En el Atlántico, el primer empleo se ha convertido en una especie de “círculo cerrado”: se exige experiencia para trabajar, pero casi nadie está dispuesto a abrir la puerta para adquirirla. Iván Devanny Díaz Rojas pone ese problema en el centro de su conversación pública y lo plantea como una discusión de justicia y productividad, no como un tema accesorio de campaña.
Su enfoque parte de una idea simple: el trabajo juvenil no puede seguir siendo sinónimo de práctica sin pago o de pasantías eternas que no construyen estabilidad. En una de sus respuestas, Díaz Rojas resumió el bloqueo que vive una generación completa: “todas las empresas exigen experiencia, pero pocas están dispuestas a darla”. Desde ahí, propone que el país avance hacia reglas que incentiven y exijan la vinculación de jóvenes practicantes y pasantes, con remuneración justa y acompañamiento real.

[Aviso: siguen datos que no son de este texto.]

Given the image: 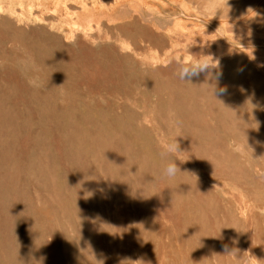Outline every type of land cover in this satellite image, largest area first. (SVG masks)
<instances>
[{
    "label": "rangeland",
    "instance_id": "rangeland-1",
    "mask_svg": "<svg viewBox=\"0 0 264 264\" xmlns=\"http://www.w3.org/2000/svg\"><path fill=\"white\" fill-rule=\"evenodd\" d=\"M41 261L264 264V0H0V264Z\"/></svg>",
    "mask_w": 264,
    "mask_h": 264
},
{
    "label": "clouds",
    "instance_id": "clouds-1",
    "mask_svg": "<svg viewBox=\"0 0 264 264\" xmlns=\"http://www.w3.org/2000/svg\"><path fill=\"white\" fill-rule=\"evenodd\" d=\"M216 62L217 61L214 60V58L211 55H203L201 57H198L196 59H191V60H178L177 61V65H178L177 75L180 80L192 83L191 81L194 78H198L201 74H206V75L211 76L213 73V70L218 69V64ZM219 75L220 73L217 71L213 79L218 80ZM224 92H226L225 88L217 89L214 85V90H213L214 96L223 94ZM169 116L171 118L170 122H171L172 127H174L177 130L182 129L183 122L177 116V114L174 111H170ZM176 137L174 139H171L164 145H162V151L160 152V156L162 159H167L169 157H172V159L169 161L166 168L164 169V175L168 178H174L178 172H181L180 168L178 167L176 163L177 159H175V154L180 152L178 150L179 144L176 140ZM233 243H236V241L233 240ZM225 252L227 253L226 255H229V256L237 254V250L235 249L229 252L227 245H225ZM41 264H42V261H41Z\"/></svg>",
    "mask_w": 264,
    "mask_h": 264
},
{
    "label": "bare ground",
    "instance_id": "bare-ground-1",
    "mask_svg": "<svg viewBox=\"0 0 264 264\" xmlns=\"http://www.w3.org/2000/svg\"><path fill=\"white\" fill-rule=\"evenodd\" d=\"M184 60V59H183ZM187 60V59H186Z\"/></svg>",
    "mask_w": 264,
    "mask_h": 264
}]
</instances>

Más allá del titular, el punto de fondo es el impacto social. Cuando el primer empleo se vuelve un privilegio, el resultado es frustración, informalidad y migración de talento. Díaz Rojas insiste en que abrir esa puerta no es solo un gesto social: también es una estrategia de seguridad y convivencia. “Un joven sin oportunidades es terreno fértil para la violencia”, ha dicho, vinculando el tema laboral con la estabilidad del territorio.
En un departamento donde miles de jóvenes salen cada año a buscar su primer ingreso formal, el debate se vuelve urgente: cómo equilibrar las necesidades del empresariado con la dignidad de quienes apenas empiezan. La discusión, entonces, no es si el primer empleo importa —eso es evidente—, sino si la región se atreve a convertirlo en prioridad legislativa con resultados verificables.